Il s’agit davantage de stress lié aux conditions économiques qu’aux conditions financières ou de crédit bancaire. Cela est légitime au regard des conditions actuelles (reprise économique, faible stress, faible volatilité, défragmentation financière… Au total, même s’il est plus sévère que celui de 2011, le stress de 2014 « préserve » les banques des pays périphériques via deux aspects:

• L’absence de choc endogène, qui atténue les problèmes pouvant survenir des liens entre dettes publiques et banques ;

• L’absence de référence aux problèmes de financement de l’économie réelle, ce qui est indubitablement favorable aux banques de détail que l’on retrouve en plus grande majorité dans les pays périphériques. 
Compte tenu des mesures de renforcement du capital des banques menées partout en zone euro, il est hautement probable que les stress tests seront concluants. Les banques ont en effet reconstitué leurs liquidités et l’emploi de ces ressources reste globalement faible. La photographie des banques au moment des résultats des stress tests et de l’Asset Quality Review devrait montrer des niveaux de capitalisation acceptables.

Allocation d’actifs globalement inchangée

Non seulement la perspective de nouvelles actions de la BCE et le discours plutôt dovish de Janet Yellen ont conforté les perspectives de soutien à la croissance, mais elles ont également repoussé les taux longs à la baisse, tant et si bien que le taux à 10 ans américain est revenu vers 2,60 % (-40 pb depuis le début de l’année), et que les taux allemands ont de nouveau repassé la barre des 1,50 %. Difficile d’aller contre ce mouvement. Pour ajouter de la duration dans les portefeuilles, on peut bien évidemment se porter vers des maturités plus longues sur les souverains, mais on peut également réduire les surexpositions sur les obligations d’entreprises et ajouter des obligations souveraines (les indices souverains ont des durations bien plus longues que les indices de crédit).

Au total, pas de changement majeur dans notre allocation d’actifs, qui reste favorable aux actifs risqués, actions en tête.

• Sur les actions, nous continuons de préférer l’Europe aux États-Unis, Japon et marchés émergents dans leur ensemble.

• Sur les obligations d’entreprises, il y a bien évidemment de moins en moins de valeur à extraire des spreads qui sans cesse se resserrent, mais le High Yield, les ratings autour des BBB et les financières gardent notre préférence.
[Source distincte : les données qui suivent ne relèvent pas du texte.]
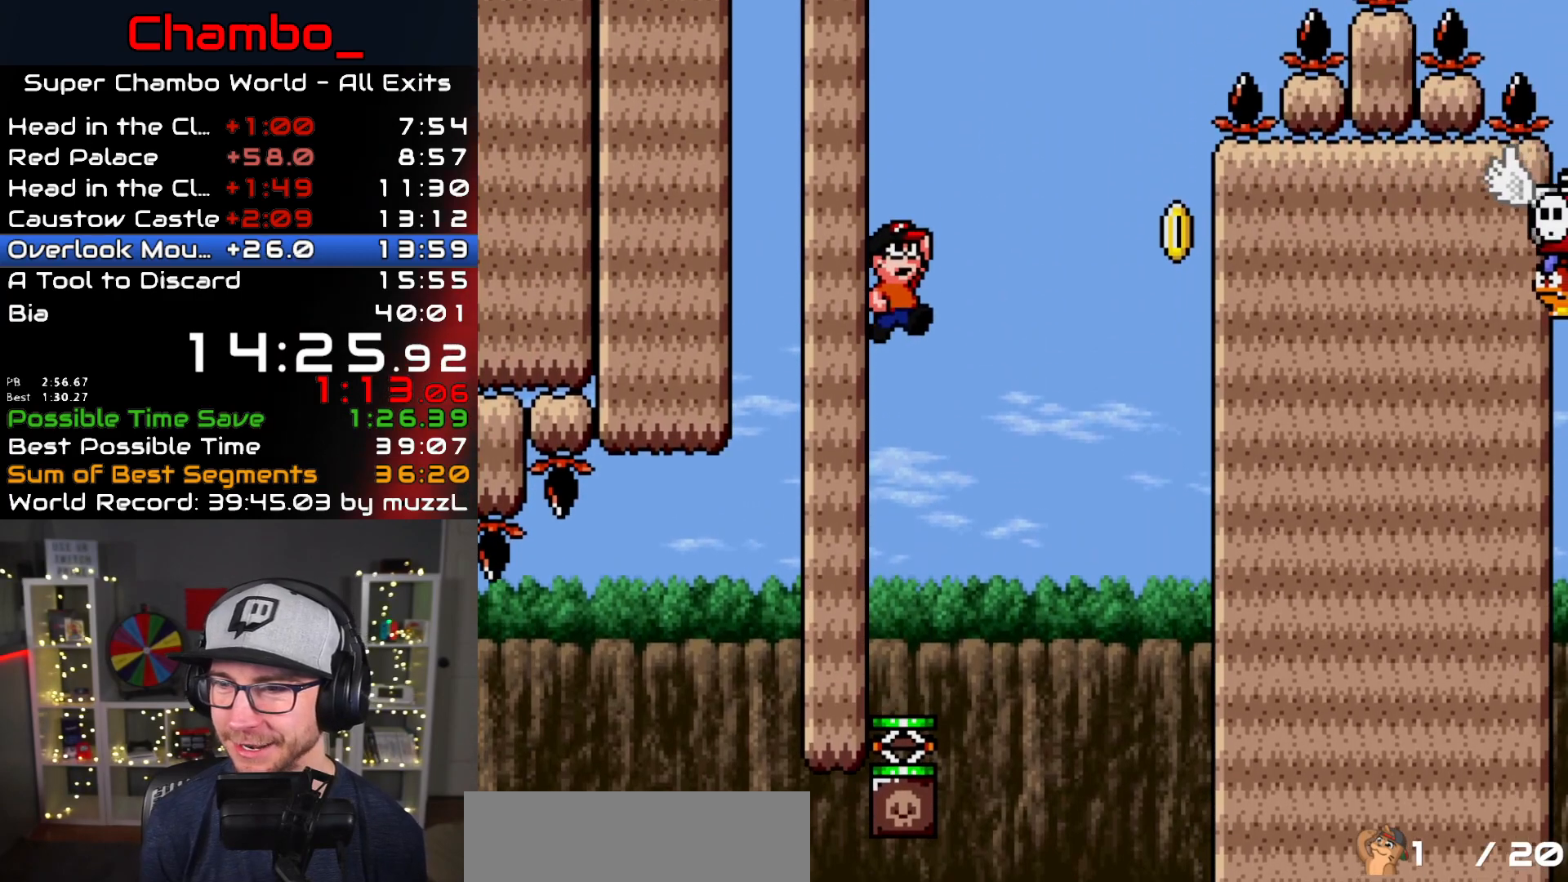
{"buttons": ["B", "Y", "DPAD_RIGHT"], "events": [[117, "DPAD_RIGHT", "up"], [450, "DPAD_RIGHT", "down"]]}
• Sur les obligations souveraines, il y a encore du potentiel de resserrement des spreads contre Allemagne, et il est de plus en plus urgent de ne conserver que ce qui est liquide et à solvabilité non contestée. Non pas parce que nous croyons en la résurgence d’une crise bancaire ou de dette souveraine, mais tout simplement parce que seront de plus en plus légitimes les questionnements sur les excès de valorisation.

• En ce qui concerne les cours de change, nous préférons encore l’USD, l’AUD et le GBP à l’EUR, et revenons graduellement vers les grandes devises asiatiques dont la chute nous semble bien excessive (INR, IDR, KRW notamment).